In fact, in the case of E+I-2EI\ge 0, we underestimate the number of spikes fired for large *G* and {G}_{i}. This underestimation results because we average \delta (G) or {\delta}_{i} with {\delta}_{f} in the denominator of equation (20) or (21), whereas most spikes yield decreases in *g* that are much smaller than {\delta}_{f}. Improved estimates in such cases be obtained by weighting this denominator more toward \delta (G) or {\delta}_{i}, which will decrease the denominator and thus will always yield predictions of additional spikes for larger kicks, relative to the formulas in equations (20), (21). An example resulting from extreme weighting, replacing the average of {\delta}_{i} and {\delta}_{f} with {\delta}_{i} alone, is also shown in Figure 4, as is a similar example for the case of E+I-2EI<0.

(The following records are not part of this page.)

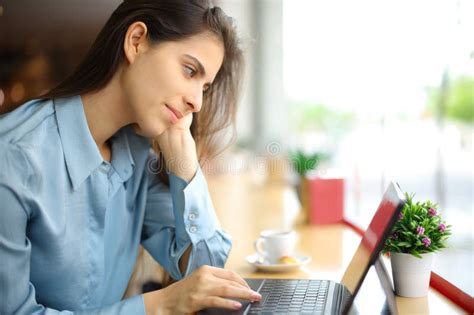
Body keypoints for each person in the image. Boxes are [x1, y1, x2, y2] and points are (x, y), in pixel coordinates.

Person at [0, 0, 262, 314]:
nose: (196, 103)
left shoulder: (135, 155)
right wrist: (161, 304)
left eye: (204, 87)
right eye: (189, 70)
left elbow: (204, 272)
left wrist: (184, 159)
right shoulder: (12, 159)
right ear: (136, 41)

In summary, equations of the form (18)-(21), each requiring calculation of only a small number of quantities, can be used on a case by case basis to estimate the numbers of spikes that will result from a given strategy and therefore to compare strategies. These formulas provide for an informed comparison between the two types of big kick strategies determined to be optimal for the two distinct cases of E+I-2EI\ge 0 and E+I-2EI<0, respectively, and the critical kicks strategy. Furthermore, now that we have defined \delta (g), we can give a more precise variation on the calculation of equation (9) made in the subsection on phase plane structures and basic strategies to show that truly optimal strategies (other than the critical kick strategy based on {\tilde{\gamma}}_{c}) provide kicks with v=I, so each strategy should include a time shift so that kicks are given when this condition is met, rather than with v=0 or v=1. Specifically, if {g}_{1}>{g}_{2}, then for {v}_{0}\in [0,1],

\begin{array}{rl}\delta ({g}_{1},{v}_{0})-\delta ({g}_{2},{v}_{0})=& {\int}_{0}^{{v}_{0}}\frac{\beta {g}_{1}}{I-v-{g}_{1}(v-E)}\phantom{\rule{0.2em}{0ex}}dv\\ -{\int}_{0}^{{v}_{0}}\frac{\beta {g}_{2}}{I-v-{g}_{2}(v-E)}\phantom{\rule{0.2em}{0ex}}dv.\end{array}

Calculating the derivative of the above equation with respect to {v}_{0} yields

\frac{d(\delta ({g}_{1},{v}_{0})-\delta ({g}_{2},{v}_{0}))}{d{v}_{0}}=\frac{\beta (I-{v}_{0})({g}_{1}-{g}_{2})}{(I-{v}_{0}-{g}_{1}{v}_{0}+{g}_{1}E)(I-{v}_{0}-{g}_{2}{v}_{0}+{g}_{2}E)},

a quantity that is positive for {v}_{0}<I and negative for {v}_{0}>I. Hence, the additional input needed to cross bands is minimal for kicks given at {v}_{0}=I, in agreement with Proposition 1. Finally, it is not difficult to see from examination of the above spike counts and equation (10) that, with other parameters fixed, increases in *β* yield fewer spikes, as expected from the corresponding faster decay of *g*, while increases in *E* and *I* yield more spikes, as expected from the increased rate of change of *v*.